# Fantasy/Classic Soap and Drama > Banners and Fan-Art > General Soap/Drama Pictures >  Hollyoaks Babes Calendar 2006 - Front Page Pic!

## Chris_2k11

*Here's the front page... (I found it on the Hollyoaks website)*



*What's that Louise doing on there!!*  :Angry:   :Roll Eyes (Sarcastic):

----------


## emma_strange

I don't likeLouise but I guess she is one of the better looking people on the show.

----------


## kirsty_g

yeah thats probably why

----------


## di marco

chris was the boys one on the site too?

----------


## Carrie Bradshaw

Here is the Hunks one:

----------


## di marco

> Here is the Hunks one:


thanks carrie  :Smile:  though what is with the front this yr? where are all the fit boys on there?

----------


## Carrie Bradshaw

> thanks carrie  though what is with the front this yr? where are all the fit boys on there?


I know, where's Marcus Patrick???

----------


## Chris_2k11

Aww what a shame, no Marcus for the girls!   :Lol:

----------


## di marco

> I know, where's Marcus Patrick???


i know, hes the fittest one! and kevin sacre and chris fountain arent on there either!

----------


## di marco

> Aww what a shame, no Marcus for the girls!

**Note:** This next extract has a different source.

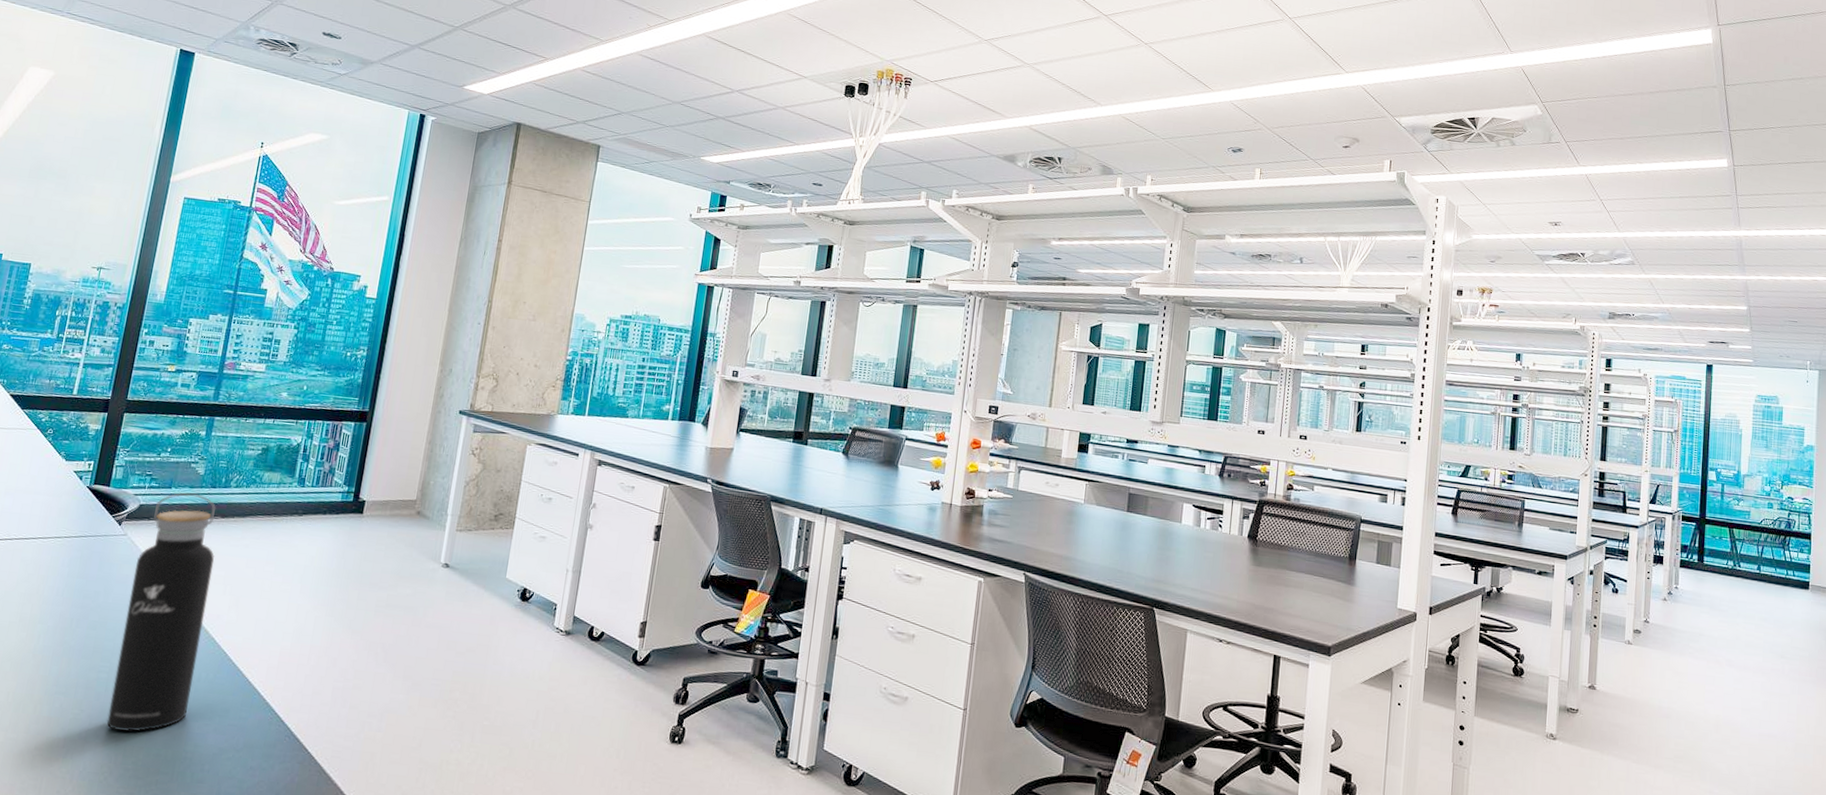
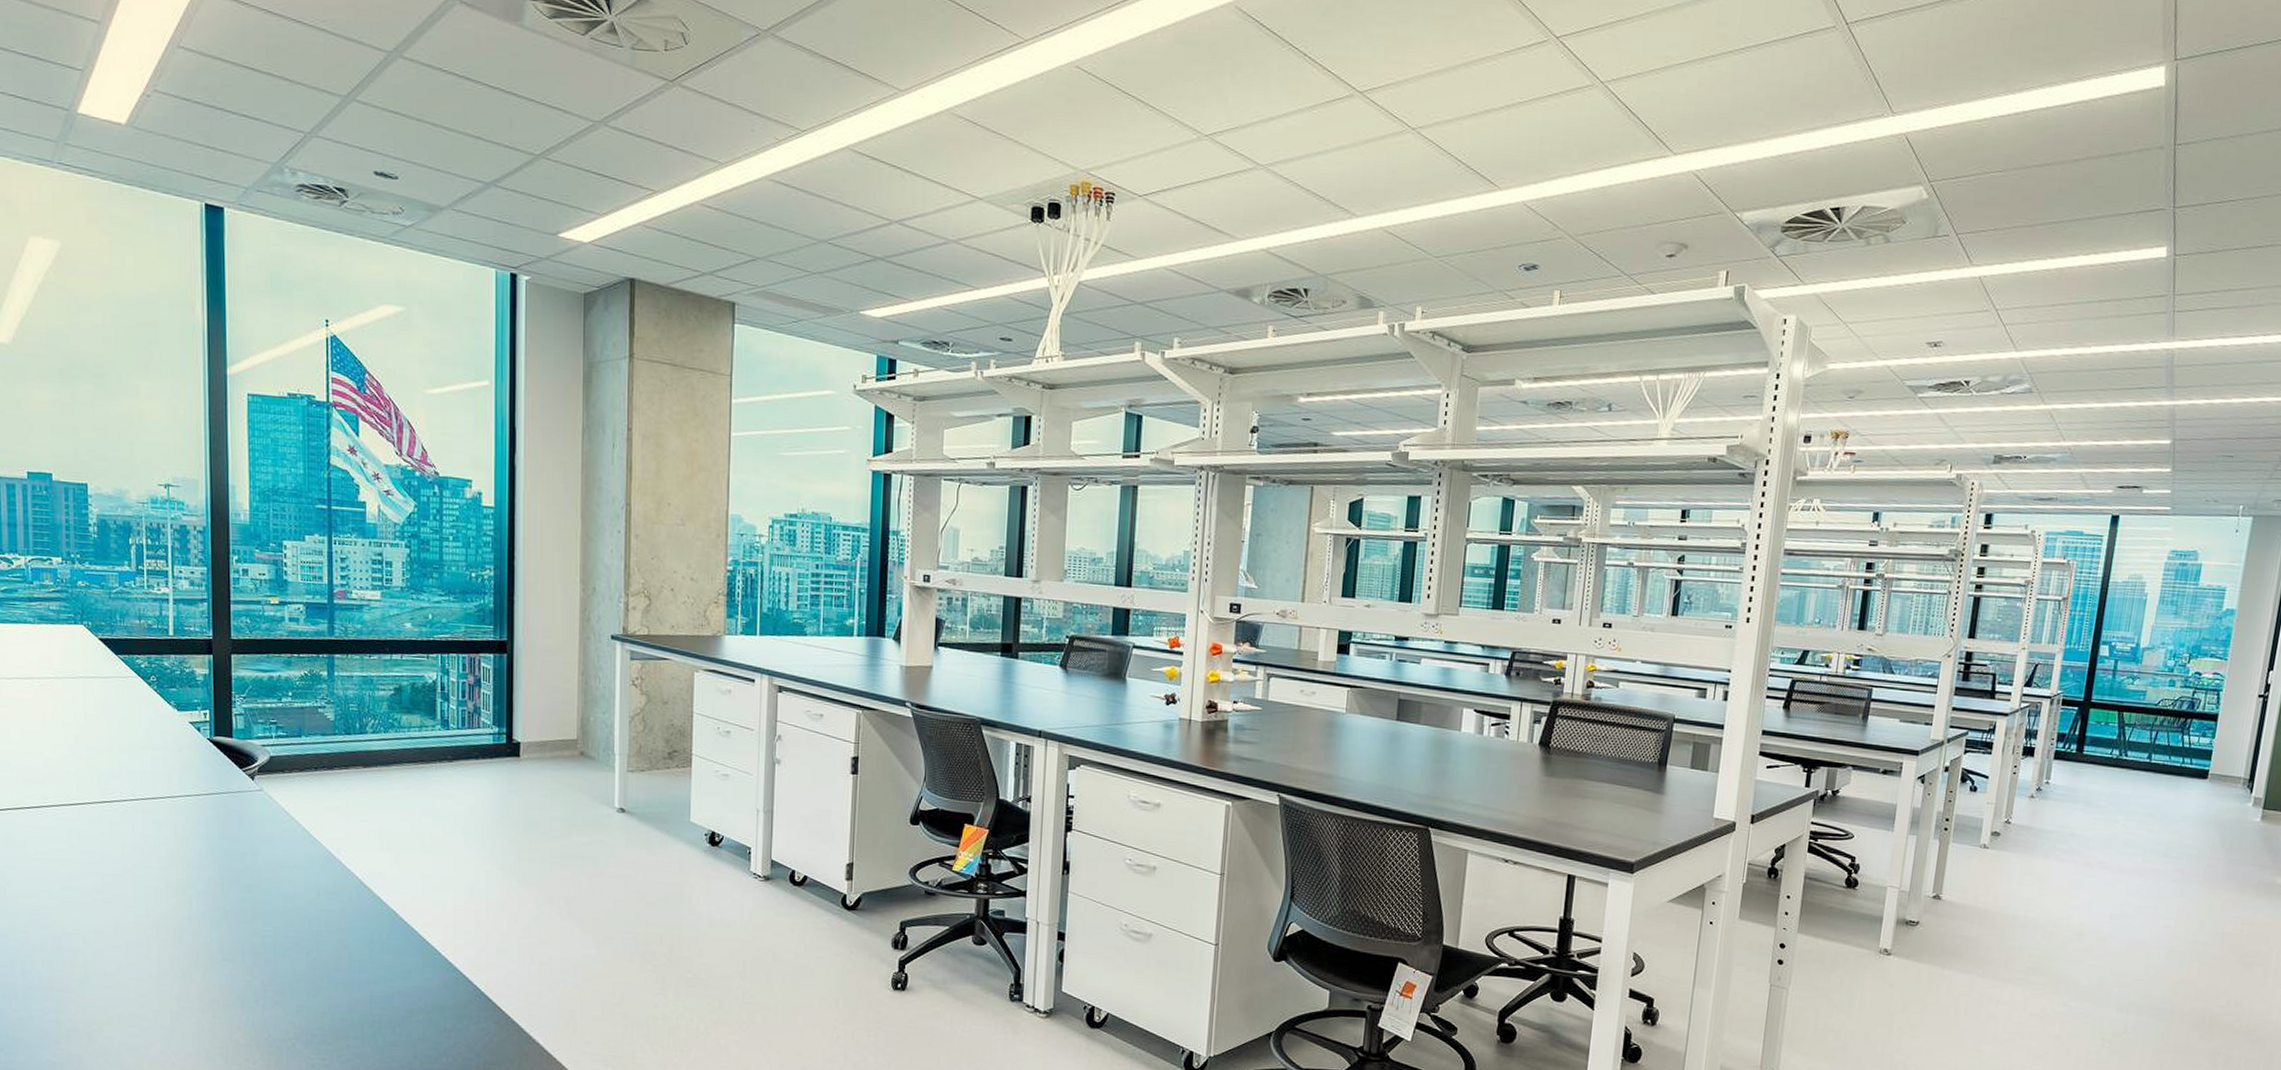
water bottle: present [106,492,217,732] -> none [279,741,367,997]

you dont have to be mean about it! just cos sarah dunns on there for you!  :Angry:

----------


## Chris_2k11

> you dont have to be mean about it! just cos sarah dunns on there for you!

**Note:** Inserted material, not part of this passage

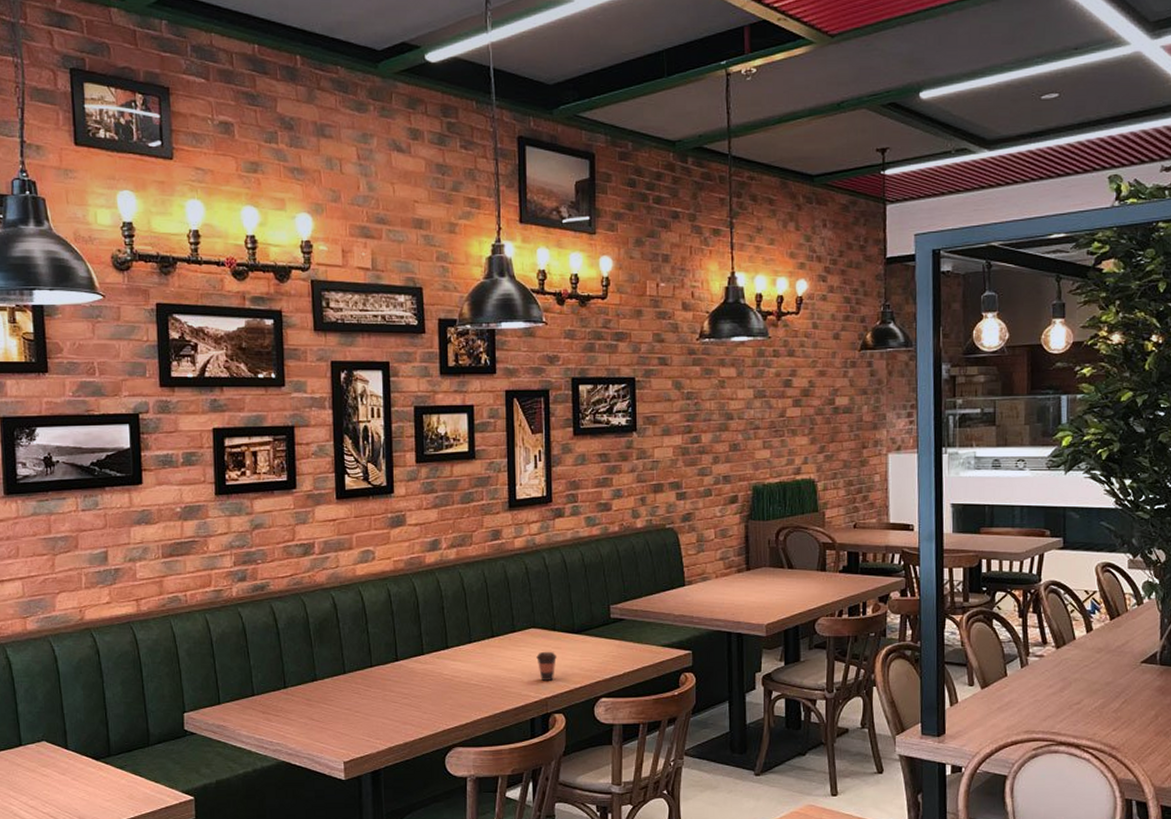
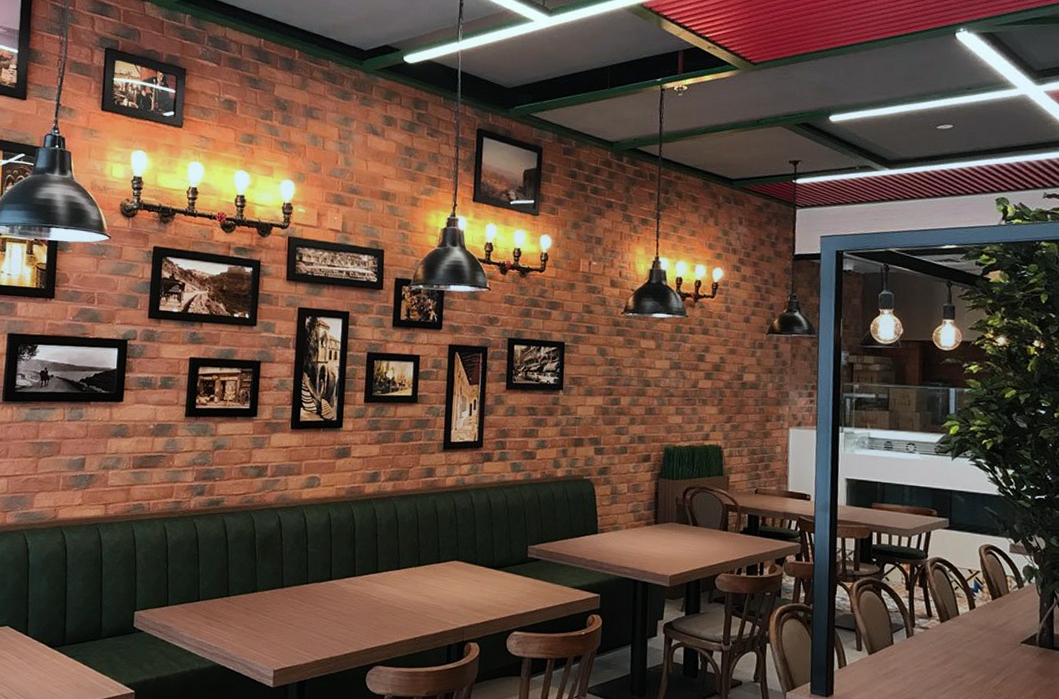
coffee cup: present [536,651,557,681] -> none [457,583,476,611]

lol sorry, i'll try and be more sympathetic for you   :Big Grin:   :Stick Out Tongue:  Im quite shocked he's not on there actually, I mean they did the calendar when he was still on the show   :Ponder:

----------


## di marco

> lol sorry, i'll try and be more sympathetic for you    Im quite shocked he's not on there actually, I mean they did the calendar when he was still on the show


i know and its not like hes left completely, hes still in the spinoff. and yes you should be more sympathetic towards us lol!  :Big Grin:

----------